[HOW TO COMPLETE THIS TASK]
Reproduce, line for line and without any change, the text read from every one of the records below, omitting the pictures.

[PROVIDED DATA]

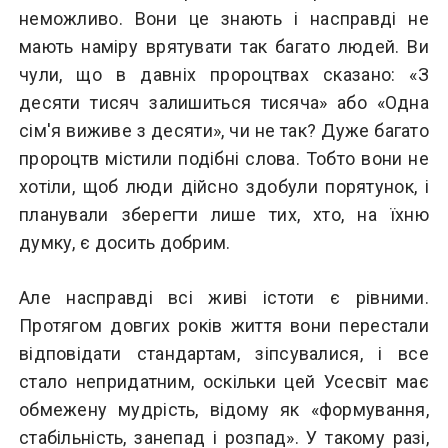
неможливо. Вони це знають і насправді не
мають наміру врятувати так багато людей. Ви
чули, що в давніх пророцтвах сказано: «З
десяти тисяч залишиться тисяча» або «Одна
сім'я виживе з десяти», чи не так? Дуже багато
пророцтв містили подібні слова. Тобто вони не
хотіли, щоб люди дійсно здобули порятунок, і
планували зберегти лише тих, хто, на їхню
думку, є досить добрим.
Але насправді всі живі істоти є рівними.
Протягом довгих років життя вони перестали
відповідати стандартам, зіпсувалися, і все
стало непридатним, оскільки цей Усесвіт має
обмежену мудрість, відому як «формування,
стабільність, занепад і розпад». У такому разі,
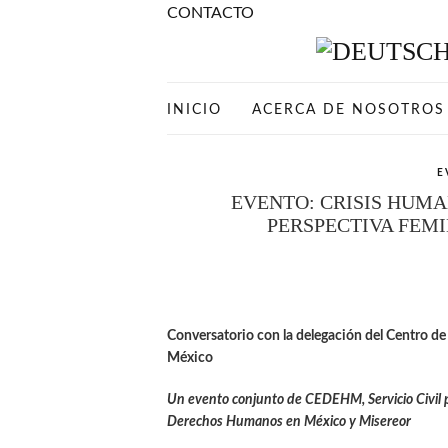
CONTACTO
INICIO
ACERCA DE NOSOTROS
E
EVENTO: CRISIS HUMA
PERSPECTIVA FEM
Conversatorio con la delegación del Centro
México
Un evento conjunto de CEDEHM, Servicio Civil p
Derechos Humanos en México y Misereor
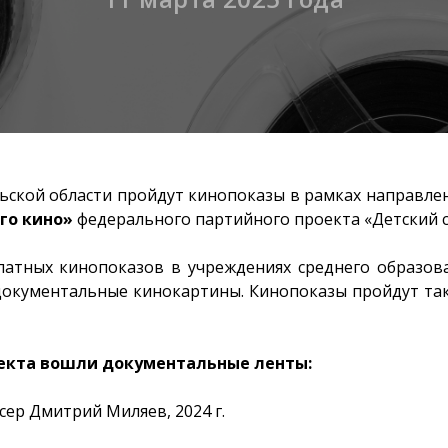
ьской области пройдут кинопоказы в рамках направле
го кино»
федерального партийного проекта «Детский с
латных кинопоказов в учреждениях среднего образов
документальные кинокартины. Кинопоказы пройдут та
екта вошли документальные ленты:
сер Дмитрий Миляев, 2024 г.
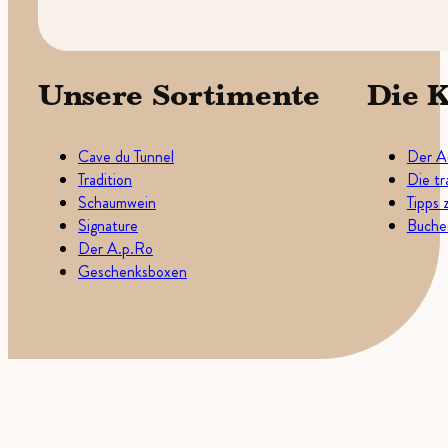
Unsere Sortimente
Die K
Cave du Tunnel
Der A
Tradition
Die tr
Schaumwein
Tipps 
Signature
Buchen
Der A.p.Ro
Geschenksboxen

[TASK SOLUTION]
неможливо. Вони це знають і насправді не
мають наміру врятувати так багато людей. Ви
чули, що в давніх пророцтвах сказано: «З
десяти тисяч залишиться тисяча» або «Одна
сім'я виживе з десяти», чи не так? Дуже багато
пророцтв містили подібні слова. Тобто вони не
хотіли, щоб люди дійсно здобули порятунок, і
планували зберегти лише тих, хто, на їхню
думку, є досить добрим.
Але насправді всі живі істоти є рівними.
Протягом довгих років життя вони перестали
відповідати стандартам, зіпсувалися, і все
стало непридатним, оскільки цей Усесвіт має
обмежену мудрість, відому як «формування,
стабільність, занепад і розпад». У такому разі,
CONTACTO
INICIO
ACERCA DE NOSOTROS
E
EVENTO: CRISIS HUMA
PERSPECTIVA FEM
Conversatorio con la delegación del Centro
México
Un evento conjunto de CEDEHM, Servicio Civil p
Derechos Humanos en México y Misereor
ьской области пройдут кинопоказы в рамках направле
го кино»
федерального партийного проекта «Детский с
латных кинопоказов в учреждениях среднего образов
документальные кинокартины. Кинопоказы пройдут та
екта вошли документальные ленты:
сер Дмитрий Миляев, 2024 г.
Unsere Sortimente
Die K
Cave du Tunnel
Der A
Tradition
Die tr
Schaumwein
Tipps 
Signature
Buchen
Der A.p.Ro
Geschenksboxen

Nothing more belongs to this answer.